[Supplied text]
# How do you find the derivative of f(x)=4/(sqrtx-5) using the limit definition?

Dec 21, 2017

$f ' \left(x\right) = \frac{- 2}{\left(\sqrt{x} - 5\right) \left(\sqrt{x} - 5\right) \left(\sqrt{x}\right)}$

#### Explanation:

$f ' \left(x\right) = {\lim}_{h \rightarrow 0} \frac{\frac{4}{\sqrt{x + h} - 5} - \frac{4}{\sqrt{x} - 5}}{h}$ (difference quotient)

$f ' \left(x\right) = {\lim}_{h \rightarrow 0} \frac{\frac{4 \left(\sqrt{x} - 5\right)}{\left(\sqrt{x + h} - 5\right) \left(\sqrt{x} - 5\right)} - \frac{4 \left(\sqrt{x + h} - 5\right)}{\left(\sqrt{x + h} - 5\right) \left(\sqrt{x} - 5\right)}}{h}$ (combine numerator into 1 fraction)

$f ' \left(x\right) = {\lim}_{h \rightarrow 0} \frac{4 \sqrt{x} - 20 - 4 \sqrt{x + h} + 20}{\left(\sqrt{x + h} - 5\right) \left(\sqrt{x} - 5\right) h}$ (multiply denominator of the fraction in the numerator to the denominator of the larger fraction)

[Given entries]

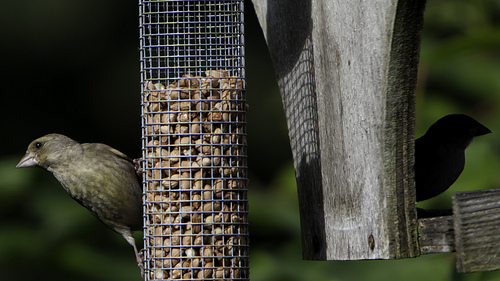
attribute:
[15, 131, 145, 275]
bird — clinging, perching, brown, looking, sitting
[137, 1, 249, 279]
bird feeder — wire, cylinder, filled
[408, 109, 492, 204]
shadow — small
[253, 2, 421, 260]
gray — the color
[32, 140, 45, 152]
eye — black in color, black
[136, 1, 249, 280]
tube — chain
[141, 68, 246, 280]
beans — brown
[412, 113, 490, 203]
bird — black, perched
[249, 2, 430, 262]
plank — gray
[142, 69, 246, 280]
feed — inside, for bird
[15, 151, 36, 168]
beak — white, pointy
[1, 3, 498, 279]
foilage — green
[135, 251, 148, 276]
talon — pink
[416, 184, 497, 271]
bracket feeder — wood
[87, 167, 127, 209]
belly — yellow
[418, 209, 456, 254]
holder — wooden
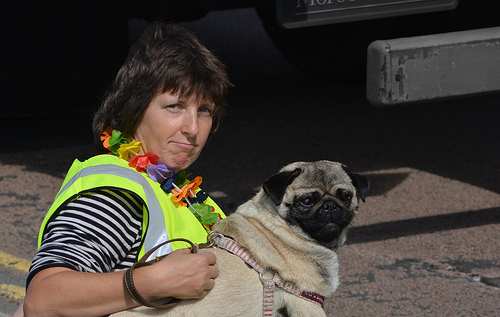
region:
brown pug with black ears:
[106, 160, 370, 314]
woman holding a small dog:
[14, 18, 229, 315]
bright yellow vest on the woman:
[37, 153, 228, 263]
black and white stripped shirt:
[22, 188, 143, 288]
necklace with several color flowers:
[97, 126, 221, 226]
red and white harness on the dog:
[209, 232, 330, 314]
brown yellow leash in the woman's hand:
[122, 235, 209, 310]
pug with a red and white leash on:
[105, 158, 370, 315]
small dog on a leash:
[107, 156, 372, 315]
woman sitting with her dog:
[15, 20, 366, 314]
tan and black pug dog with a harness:
[198, 155, 357, 312]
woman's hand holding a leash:
[123, 234, 226, 311]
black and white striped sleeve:
[28, 178, 142, 276]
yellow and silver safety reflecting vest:
[26, 152, 241, 264]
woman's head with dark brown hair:
[82, 28, 232, 177]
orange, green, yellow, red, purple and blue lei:
[93, 120, 226, 241]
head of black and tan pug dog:
[257, 153, 369, 250]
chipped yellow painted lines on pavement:
[0, 234, 32, 305]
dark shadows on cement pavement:
[352, 154, 493, 242]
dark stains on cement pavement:
[342, 242, 490, 295]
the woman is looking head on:
[98, 38, 222, 182]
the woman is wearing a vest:
[33, 148, 235, 315]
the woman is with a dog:
[32, 53, 362, 309]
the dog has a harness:
[185, 217, 331, 314]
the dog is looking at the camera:
[275, 163, 360, 243]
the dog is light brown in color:
[176, 160, 351, 315]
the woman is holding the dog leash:
[123, 232, 220, 312]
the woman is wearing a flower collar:
[96, 123, 210, 208]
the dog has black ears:
[256, 155, 301, 205]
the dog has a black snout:
[291, 191, 353, 232]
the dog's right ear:
[262, 164, 304, 204]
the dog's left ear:
[337, 164, 374, 200]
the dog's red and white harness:
[209, 231, 328, 315]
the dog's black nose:
[318, 197, 338, 212]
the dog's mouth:
[313, 211, 338, 236]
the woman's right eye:
[162, 100, 183, 112]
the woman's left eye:
[195, 101, 212, 119]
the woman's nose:
[180, 115, 200, 140]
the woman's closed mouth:
[168, 133, 199, 153]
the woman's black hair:
[91, 26, 233, 158]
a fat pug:
[103, 155, 371, 314]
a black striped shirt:
[19, 182, 146, 290]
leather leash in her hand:
[121, 233, 222, 310]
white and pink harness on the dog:
[207, 229, 330, 315]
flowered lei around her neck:
[96, 120, 224, 235]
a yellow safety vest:
[33, 153, 230, 264]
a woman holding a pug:
[18, 15, 370, 314]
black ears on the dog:
[259, 165, 372, 207]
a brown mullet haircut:
[88, 18, 238, 155]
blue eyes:
[163, 95, 214, 117]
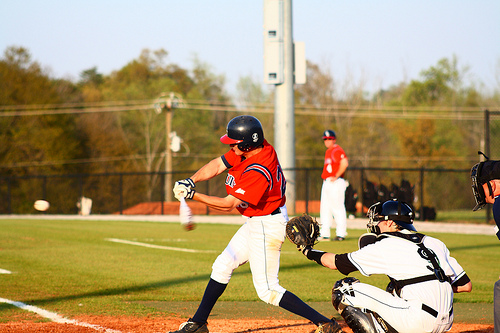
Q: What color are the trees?
A: Green.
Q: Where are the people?
A: On baseball field.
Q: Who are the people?
A: Baseball players.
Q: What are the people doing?
A: Playing baseball.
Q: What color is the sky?
A: Blue.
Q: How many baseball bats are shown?
A: One.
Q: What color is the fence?
A: Black.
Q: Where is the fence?
A: Around field.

[Exercises to complete]
1. In the derivative page, what label is given to the first limit expression in the explanation?
2. Reproduce the derivative page from "Dec 21, 2017" up to and including "the larger fraction)", replacing "difference quotient" with "limit definition".

[Exercise results]
1. The difference quotient.

2.
Dec 21, 2017

$f ' \left(x\right) = \frac{- 2}{\left(\sqrt{x} - 5\right) \left(\sqrt{x} - 5\right) \left(\sqrt{x}\right)}$

#### Explanation:

$f ' \left(x\right) = {\lim}_{h \rightarrow 0} \frac{\frac{4}{\sqrt{x + h} - 5} - \frac{4}{\sqrt{x} - 5}}{h}$ (limit definition)

$f ' \left(x\right) = {\lim}_{h \rightarrow 0} \frac{\frac{4 \left(\sqrt{x} - 5\right)}{\left(\sqrt{x + h} - 5\right) \left(\sqrt{x} - 5\right)} - \frac{4 \left(\sqrt{x + h} - 5\right)}{\left(\sqrt{x + h} - 5\right) \left(\sqrt{x} - 5\right)}}{h}$ (combine numerator into 1 fraction)

$f ' \left(x\right) = {\lim}_{h \rightarrow 0} \frac{4 \sqrt{x} - 20 - 4 \sqrt{x + h} + 20}{\left(\sqrt{x + h} - 5\right) \left(\sqrt{x} - 5\right) h}$ (multiply denominator of the fraction in the numerator to the denominator of the larger fraction)